O tratamento das crises geralmente é eficaz e deve ser cuidadosamente discutido com o
seu médico em relação à ajuste de doses, periodicidade de uso
e efeitos adversos ou colaterais comuns e potenciais. O
paciente deve anotar sempre em um relatório diário a
freqüência, intensidade e duração das crises, assim como a
utilização dos medicamentos que irão resgatá-lo da dor que
freqüentemente é de grande intensidade e
incapacitante.
Sumatriptan injetável subcutâneo e a inalação de
oxigênio a 100% são os tratamentos de escolha
para as crises de dor de cabeça em salvas.
O
Oxigênio a 100% inalado
através de máscara facial, com fluxo de 7-8 litros por minuto,
com o paciente sentado, inclinado para frente e apoiando os
seus cotovelos sobre as coxas, é eficaz e bem tolerado. Com a
utilização da técnica correta, 70% das crises podem ser
abolidas em 10 minutos e 90% dentro de 20 minutos. A inalação
de oxigênio deve ser iniciada no momento em que a dor começa e
persistir por 20 minutos ou até que a dor desapareça. Se a dor
não melhorar, deve-se parar por 5 minutos e depois reiniciar
por mais 20 minutos. Não se deve respirar rápido e sim
normalmente. Os pacientes que melhor respondem à inalação do
oxigênio são os portadores de dor de cabeça em salvas
episódica com menos de 50 anos de idade.
Sumatriptan injetável subcutâneo é
a mais eficiente terapia aguda para a dor de cabeça em salvas.
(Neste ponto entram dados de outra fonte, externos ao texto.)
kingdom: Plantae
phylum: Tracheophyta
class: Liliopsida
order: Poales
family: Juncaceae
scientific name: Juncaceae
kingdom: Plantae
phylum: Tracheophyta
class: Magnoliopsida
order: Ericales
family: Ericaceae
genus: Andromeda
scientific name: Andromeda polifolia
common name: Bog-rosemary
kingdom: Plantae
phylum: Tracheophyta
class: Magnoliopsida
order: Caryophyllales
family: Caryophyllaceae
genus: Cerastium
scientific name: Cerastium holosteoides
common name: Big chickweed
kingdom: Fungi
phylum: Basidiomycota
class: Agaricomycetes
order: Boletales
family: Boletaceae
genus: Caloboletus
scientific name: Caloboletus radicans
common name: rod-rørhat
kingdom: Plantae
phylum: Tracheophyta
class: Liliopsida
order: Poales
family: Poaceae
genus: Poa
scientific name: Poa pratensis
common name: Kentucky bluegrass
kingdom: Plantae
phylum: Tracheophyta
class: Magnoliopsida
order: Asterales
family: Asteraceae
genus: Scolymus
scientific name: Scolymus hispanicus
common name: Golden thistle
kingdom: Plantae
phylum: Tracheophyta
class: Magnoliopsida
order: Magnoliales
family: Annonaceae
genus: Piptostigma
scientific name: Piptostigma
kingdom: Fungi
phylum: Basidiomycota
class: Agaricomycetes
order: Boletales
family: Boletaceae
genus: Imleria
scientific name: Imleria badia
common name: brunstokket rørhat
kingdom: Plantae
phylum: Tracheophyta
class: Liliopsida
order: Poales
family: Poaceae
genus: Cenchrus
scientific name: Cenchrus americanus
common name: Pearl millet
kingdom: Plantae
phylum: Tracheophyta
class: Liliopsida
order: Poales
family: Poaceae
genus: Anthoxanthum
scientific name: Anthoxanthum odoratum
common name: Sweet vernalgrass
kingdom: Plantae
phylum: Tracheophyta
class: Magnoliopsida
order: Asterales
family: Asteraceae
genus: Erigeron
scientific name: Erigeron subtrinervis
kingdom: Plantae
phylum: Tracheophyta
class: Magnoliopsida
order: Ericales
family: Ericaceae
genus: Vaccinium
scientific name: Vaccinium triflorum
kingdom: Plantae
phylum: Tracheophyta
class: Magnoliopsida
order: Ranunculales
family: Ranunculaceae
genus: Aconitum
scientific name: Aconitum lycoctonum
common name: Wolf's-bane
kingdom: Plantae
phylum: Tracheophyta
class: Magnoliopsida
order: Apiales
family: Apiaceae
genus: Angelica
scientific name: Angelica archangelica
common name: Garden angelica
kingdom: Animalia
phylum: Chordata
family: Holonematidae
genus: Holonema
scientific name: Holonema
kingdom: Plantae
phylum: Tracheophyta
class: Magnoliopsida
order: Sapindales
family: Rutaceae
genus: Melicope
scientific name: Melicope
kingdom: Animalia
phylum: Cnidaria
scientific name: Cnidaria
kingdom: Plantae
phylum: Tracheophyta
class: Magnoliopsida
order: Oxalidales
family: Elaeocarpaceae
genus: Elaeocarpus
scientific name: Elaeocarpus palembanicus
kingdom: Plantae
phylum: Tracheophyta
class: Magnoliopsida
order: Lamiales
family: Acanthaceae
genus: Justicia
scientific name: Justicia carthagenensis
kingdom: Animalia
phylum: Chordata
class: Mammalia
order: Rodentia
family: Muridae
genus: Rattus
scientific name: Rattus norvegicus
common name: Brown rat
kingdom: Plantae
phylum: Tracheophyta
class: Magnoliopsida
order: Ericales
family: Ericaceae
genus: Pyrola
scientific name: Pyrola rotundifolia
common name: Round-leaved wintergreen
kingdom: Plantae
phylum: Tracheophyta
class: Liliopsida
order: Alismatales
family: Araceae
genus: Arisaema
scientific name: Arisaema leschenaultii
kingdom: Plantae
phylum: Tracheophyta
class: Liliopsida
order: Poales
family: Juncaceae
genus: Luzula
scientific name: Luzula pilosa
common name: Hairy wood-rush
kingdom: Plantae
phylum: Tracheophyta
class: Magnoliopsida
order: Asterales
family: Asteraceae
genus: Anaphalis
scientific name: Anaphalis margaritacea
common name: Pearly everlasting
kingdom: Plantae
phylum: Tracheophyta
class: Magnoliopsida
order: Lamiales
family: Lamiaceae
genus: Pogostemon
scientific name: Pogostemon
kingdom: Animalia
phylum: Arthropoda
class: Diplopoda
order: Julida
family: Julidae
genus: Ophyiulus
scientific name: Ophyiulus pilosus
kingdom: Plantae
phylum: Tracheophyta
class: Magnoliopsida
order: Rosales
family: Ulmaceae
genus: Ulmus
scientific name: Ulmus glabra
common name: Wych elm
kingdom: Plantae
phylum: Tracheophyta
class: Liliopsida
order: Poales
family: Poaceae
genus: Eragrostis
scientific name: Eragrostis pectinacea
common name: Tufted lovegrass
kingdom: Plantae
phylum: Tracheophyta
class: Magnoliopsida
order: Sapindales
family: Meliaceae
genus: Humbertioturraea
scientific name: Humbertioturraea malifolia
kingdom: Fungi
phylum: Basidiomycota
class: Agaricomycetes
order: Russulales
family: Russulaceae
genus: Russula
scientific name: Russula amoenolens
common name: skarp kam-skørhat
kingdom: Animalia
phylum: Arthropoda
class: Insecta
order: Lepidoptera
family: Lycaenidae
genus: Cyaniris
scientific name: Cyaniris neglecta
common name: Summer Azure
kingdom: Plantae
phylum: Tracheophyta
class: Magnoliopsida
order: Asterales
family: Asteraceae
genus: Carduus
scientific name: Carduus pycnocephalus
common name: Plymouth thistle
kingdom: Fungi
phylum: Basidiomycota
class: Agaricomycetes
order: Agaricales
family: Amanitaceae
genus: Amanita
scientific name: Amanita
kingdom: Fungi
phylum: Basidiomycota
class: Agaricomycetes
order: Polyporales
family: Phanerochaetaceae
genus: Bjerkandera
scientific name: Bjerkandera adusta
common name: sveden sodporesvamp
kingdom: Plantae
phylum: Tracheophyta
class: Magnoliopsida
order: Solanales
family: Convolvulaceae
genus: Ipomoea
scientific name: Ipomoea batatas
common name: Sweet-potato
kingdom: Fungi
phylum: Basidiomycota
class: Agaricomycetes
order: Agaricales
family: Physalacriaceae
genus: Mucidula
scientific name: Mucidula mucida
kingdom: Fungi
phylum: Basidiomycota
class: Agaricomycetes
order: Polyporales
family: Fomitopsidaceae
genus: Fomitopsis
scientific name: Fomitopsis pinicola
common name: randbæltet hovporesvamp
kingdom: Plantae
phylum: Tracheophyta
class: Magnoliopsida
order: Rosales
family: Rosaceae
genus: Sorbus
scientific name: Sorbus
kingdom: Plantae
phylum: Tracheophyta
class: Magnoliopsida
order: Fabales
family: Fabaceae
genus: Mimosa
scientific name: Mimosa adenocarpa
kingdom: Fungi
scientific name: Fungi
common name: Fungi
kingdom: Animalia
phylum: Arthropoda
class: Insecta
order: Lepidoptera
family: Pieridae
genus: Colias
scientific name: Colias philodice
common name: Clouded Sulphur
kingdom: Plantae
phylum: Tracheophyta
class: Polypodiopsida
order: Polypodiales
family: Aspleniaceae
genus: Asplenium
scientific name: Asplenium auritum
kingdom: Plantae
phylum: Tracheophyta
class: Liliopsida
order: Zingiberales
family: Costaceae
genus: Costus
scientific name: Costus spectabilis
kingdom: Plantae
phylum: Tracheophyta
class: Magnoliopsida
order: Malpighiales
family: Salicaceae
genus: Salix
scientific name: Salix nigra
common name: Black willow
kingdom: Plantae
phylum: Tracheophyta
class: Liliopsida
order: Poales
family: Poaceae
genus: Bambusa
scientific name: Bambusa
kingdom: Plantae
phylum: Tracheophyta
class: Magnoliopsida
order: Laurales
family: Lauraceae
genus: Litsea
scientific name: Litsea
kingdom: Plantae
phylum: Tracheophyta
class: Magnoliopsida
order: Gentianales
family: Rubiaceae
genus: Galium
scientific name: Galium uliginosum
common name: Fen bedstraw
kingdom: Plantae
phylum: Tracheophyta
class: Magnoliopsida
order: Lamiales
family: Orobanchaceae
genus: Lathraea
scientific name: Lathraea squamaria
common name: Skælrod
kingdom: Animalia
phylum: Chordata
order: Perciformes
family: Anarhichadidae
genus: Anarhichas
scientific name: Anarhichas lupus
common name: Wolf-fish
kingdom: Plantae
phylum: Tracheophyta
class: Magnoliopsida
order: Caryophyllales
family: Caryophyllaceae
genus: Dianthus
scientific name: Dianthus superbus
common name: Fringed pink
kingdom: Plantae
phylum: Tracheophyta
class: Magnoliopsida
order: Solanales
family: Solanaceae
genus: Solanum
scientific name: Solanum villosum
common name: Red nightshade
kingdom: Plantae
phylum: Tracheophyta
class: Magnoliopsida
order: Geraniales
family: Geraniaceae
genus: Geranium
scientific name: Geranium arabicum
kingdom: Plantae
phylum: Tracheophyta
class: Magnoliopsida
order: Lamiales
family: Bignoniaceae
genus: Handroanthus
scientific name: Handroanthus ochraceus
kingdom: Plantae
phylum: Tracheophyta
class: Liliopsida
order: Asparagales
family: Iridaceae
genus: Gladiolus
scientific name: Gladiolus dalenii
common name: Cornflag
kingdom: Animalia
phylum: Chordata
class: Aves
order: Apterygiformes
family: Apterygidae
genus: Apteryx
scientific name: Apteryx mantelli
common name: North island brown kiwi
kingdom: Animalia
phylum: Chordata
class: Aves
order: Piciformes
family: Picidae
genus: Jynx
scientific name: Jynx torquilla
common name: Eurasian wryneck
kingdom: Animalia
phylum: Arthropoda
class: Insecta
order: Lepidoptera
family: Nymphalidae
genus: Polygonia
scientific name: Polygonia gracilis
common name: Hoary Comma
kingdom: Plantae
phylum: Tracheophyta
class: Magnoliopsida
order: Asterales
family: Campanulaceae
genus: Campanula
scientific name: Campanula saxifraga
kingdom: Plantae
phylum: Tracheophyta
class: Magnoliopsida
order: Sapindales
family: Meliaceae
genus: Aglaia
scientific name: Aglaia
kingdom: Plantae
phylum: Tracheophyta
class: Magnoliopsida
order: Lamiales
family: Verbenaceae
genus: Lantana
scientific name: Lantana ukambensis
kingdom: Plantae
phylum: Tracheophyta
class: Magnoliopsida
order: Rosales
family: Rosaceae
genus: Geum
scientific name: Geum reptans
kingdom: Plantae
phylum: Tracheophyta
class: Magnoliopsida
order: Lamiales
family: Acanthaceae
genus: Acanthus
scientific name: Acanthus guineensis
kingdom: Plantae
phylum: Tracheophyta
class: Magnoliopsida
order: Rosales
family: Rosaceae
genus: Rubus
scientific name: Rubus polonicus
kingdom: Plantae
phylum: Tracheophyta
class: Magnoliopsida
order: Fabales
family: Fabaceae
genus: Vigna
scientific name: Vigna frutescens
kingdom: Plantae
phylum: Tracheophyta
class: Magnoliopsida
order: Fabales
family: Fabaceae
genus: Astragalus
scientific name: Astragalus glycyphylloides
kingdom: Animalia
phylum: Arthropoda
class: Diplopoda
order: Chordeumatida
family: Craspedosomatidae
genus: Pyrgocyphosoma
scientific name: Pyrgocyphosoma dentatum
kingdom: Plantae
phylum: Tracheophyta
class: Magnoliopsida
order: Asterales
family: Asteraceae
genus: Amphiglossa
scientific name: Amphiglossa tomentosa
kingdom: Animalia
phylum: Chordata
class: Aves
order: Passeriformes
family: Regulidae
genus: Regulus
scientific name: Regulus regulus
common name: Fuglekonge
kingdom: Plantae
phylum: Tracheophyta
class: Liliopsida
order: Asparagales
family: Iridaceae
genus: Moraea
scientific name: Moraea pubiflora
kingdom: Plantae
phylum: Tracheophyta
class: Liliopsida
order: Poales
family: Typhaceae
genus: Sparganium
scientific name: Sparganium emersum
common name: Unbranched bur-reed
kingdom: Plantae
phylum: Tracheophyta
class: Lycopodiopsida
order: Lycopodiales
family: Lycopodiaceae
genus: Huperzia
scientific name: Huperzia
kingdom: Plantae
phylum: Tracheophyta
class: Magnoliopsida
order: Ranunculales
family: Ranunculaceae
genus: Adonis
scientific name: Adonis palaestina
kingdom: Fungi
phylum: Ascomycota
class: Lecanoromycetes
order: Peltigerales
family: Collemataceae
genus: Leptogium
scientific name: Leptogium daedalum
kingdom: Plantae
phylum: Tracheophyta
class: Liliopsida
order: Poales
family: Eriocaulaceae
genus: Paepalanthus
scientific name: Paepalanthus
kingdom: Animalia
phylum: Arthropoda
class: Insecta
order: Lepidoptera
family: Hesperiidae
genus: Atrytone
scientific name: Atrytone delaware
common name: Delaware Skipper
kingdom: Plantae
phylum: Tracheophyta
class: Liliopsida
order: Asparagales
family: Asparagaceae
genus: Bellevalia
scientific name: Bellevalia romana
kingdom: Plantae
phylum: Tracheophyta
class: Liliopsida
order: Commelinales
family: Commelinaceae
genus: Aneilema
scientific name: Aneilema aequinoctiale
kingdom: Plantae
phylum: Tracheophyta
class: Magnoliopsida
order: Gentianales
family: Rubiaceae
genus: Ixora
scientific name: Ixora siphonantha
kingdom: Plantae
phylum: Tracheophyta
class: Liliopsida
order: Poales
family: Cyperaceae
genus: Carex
Para muitos pacientes seu uso é mais prático do que a inalação
de oxigênio. Não apresenta efeitos colaterais sérios e seu uso
a longo prazo não revela a necessidade de usar doses cada vez
maiores para se obter o mesmo efeito.
O sumatritpan é
bem tolerado e quando se respeitam as suas contra-indicações
referentes a doenças isquêmicas do coração, hipertensão não
controlada, angina de Prinzmetal, hipersensibilidade à
substância e uso concomitante de determinados antidepressivos,
não ocorrem efeitos importantes sobre o sistema cardiovascular.